The Conspiracy

Circle Up

This summer, I’ve been lucky in my work: my interest in ancient history has led me to work at Archaeology Magazine and my love of family history resulted in an internship with the New York Genealogical and Biographical Society. Enter my Jewish heritage.

One of the projects NYG&BS interns work on in the summer is a personal genealogical inquiry, in which we investigate some aspect of our own family history through the resources NYC has to offer. We report back our findings after doing hands-on research. My topic is my father’s family, from Bensonhurst, Brooklyn. I’ve always known more about my mom’s family’s origins than my dad’s, but, to my surprise, the preliminary search has yielded results on a curious Jewish development: the family circle.

When my family came over from Russia in the first decade of the twentieth century, I’d imagine that it was hard to keep track of extended relatives, cousins, and great-uncles twice removed.
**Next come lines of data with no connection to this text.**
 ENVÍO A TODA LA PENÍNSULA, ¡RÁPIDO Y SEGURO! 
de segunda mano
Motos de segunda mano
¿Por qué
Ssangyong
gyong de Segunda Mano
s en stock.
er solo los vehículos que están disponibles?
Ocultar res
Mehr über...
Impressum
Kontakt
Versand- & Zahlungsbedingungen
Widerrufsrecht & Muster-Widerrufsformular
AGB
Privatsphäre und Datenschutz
To keep the Silver family connected, my great-grandparents participated in what was called a “family circle.” This group was a regular meeting of all the extended members of a certain family, usually in one individual’s home. It was a chance to catch up, plan to help any other relatives still in the Old Country come over to America, and discuss any “family business” (despite the Mafia-esque phrase, the family business was just that: individual family members’ businesses and jobs). The “family circle” was a common development amongst New York City Jews of the early twentieth century.

As I flipped through old family photos, one kept leaping out at me. In it, dozens of people, large and small, huddled together, their arms around each other. The back of the photo was inscribed, “Family Circle. 1954.” These people were my relatives, most of whom I had never known. Who knows where they or their children were now? They’d long since dispersed all over the country, leaving the nucleus of the family in Brooklyn behind to pursue their American Dream. They were all so close at one point, dependent on their blood relatives for survival in America, but the ties had loosened in the succeeding 56 years.

What had changed in each person’s life? The obvious, to begin with: they moved away, got married, had children. But more than just that had altered: as each successive generation became more accustomed to American life, its members no longer needed that same structure. The first generation over spoke mostly Yiddish and needed that close group to adjust to America; the next generation, born Americans, did not. Did family mean less over time? I don’t think so: the meaning changed from a massive, extended group to a nuclear family. Closeness to one’s own family, nuclear or extended, has marked many of the relationships that I hold and that some of my friends of Jewish heritage hold.

Just like those successive generations of Jewish Americans, we all have drifted away from our original family and our original identity. When our ancestors, however long ago, came over, they probably identified with their mother country more than their new one, and rightfully so. Now, I’m an American only descended from Russian, Romanian, and Polish Jews, not a member of those communities in my own right. In my search to learn about my forefathers, I’ve uncovered a lot about the way they thought and lived. The closeness they shared may have been a result of their immigration, but the importance of family is something my family has passed down in successive generations. Perhaps the purpose of the family circle has not been that watered down, after all, just kept its original family values intact.